Today is the first day of HIMSS 2018, a conference being held in Las Vegas in an exposition center in which the cheapest 10’ x 10’ booth costs $3,600 plus a $400 “booth listing fee” and attended by a number of people who speak frequently of the waste that is in healthcare. In the next four days, thousands of people will state that their technology is “EMR-agnostic”.

The first thing that comes to mind when I hear someone use the phrase “EMR-agnostic” is that they must not be very religious. According to Merriam-Webster, the definition of “agnostic” is:

  1. a person who holds the view that any ultimate reality (such as God) is unknown and probably unknowable;  broadly : one who is not committed to believing in either the existence or the nonexistence of God or a god; or 
  2. a person who is unwilling to commit to an opinion about something.  
In my experience, almost everyone who attends HIMSS is quite the opposite. Not only do they believe in EMRs, they are quite zealous in their belief. What they mean to say, or at least convince you they believe, is that they are EMR-neutral or perhaps EMR-impartial. Anyone who is truly EMR-agnostic is simply not paying attention. Anyone who is paying attention knows why politicians are not EMR atheists.

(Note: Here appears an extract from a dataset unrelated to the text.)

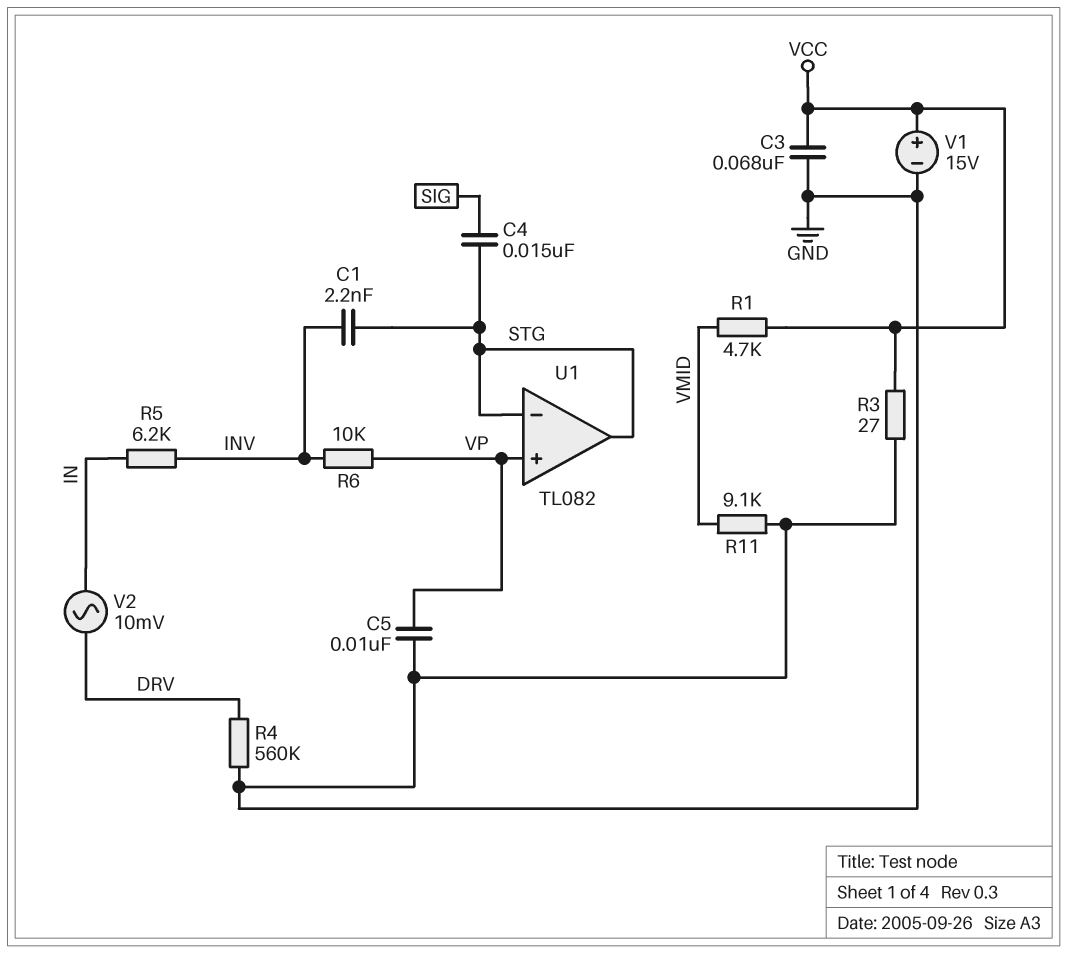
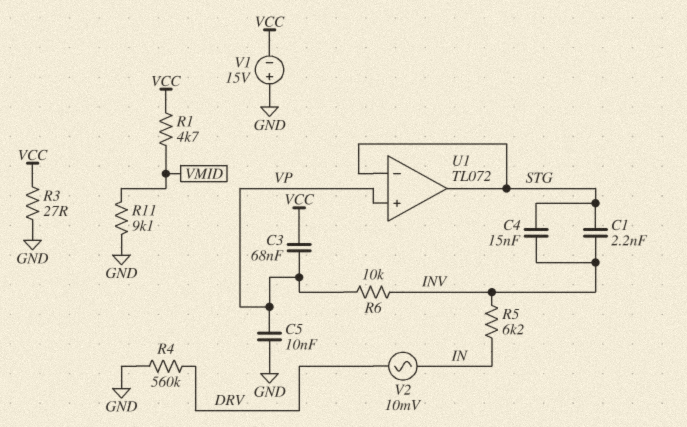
C3: 68nF (GND, VCC) -> 68nF (VCC, VP)
C4: 15nF (SIG, STG) -> 15nF (INV, STG)
U1: TL082 -> TL072
V1: 15V (plus VCC, minus GND) -> 15V (plus GND, minus VCC)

Unlike almost everyone at HIMSS, I am an EMR atheist – I don’t believe in EMRs, and I never have. If 30% of spending in healthcare is actually wasteful, EMRs are largely to blame. Why? Because EMRs are not electronic medical records; they are simply billing systems. Only in healthcare does a system that is very specifically designed for one purpose masquerade as something else. Only in healthcare does a function like generating a bill get harder instead of easier over time. And no other industry is as beholden to its vendors as health systems are to EMR vendors.

Less than ten years ago, I could pay for a taxi with cash, or by letting the taxi driver swipe my card with the NBS Manual Credit Card Copy Machine Swiper Flatbed Imprinter Carbon Merchant. Today, my credit card is linked to my Uber account, or the taxi driver plugs a Square credit card reader into his phone, swipes my card, and sends me an electronic receipt before my feet hit the pavement.

What has healthcare done in the past ten years? Take a technology that was poorly designed for its essential purpose, i.e. generating a bill, and attempt to convert it into something completely different, i.e. a clinical decision support system. Lipstick on a pig is just that.

In a world of mobile payments, price transparency, telehealth, personalized medicine and soaring patient deductibles, something other than an EMR will become the system of record for healthcare transactions. When that day comes, all of us will benefit from more choice, knowledge and control over the most personal part of our lives.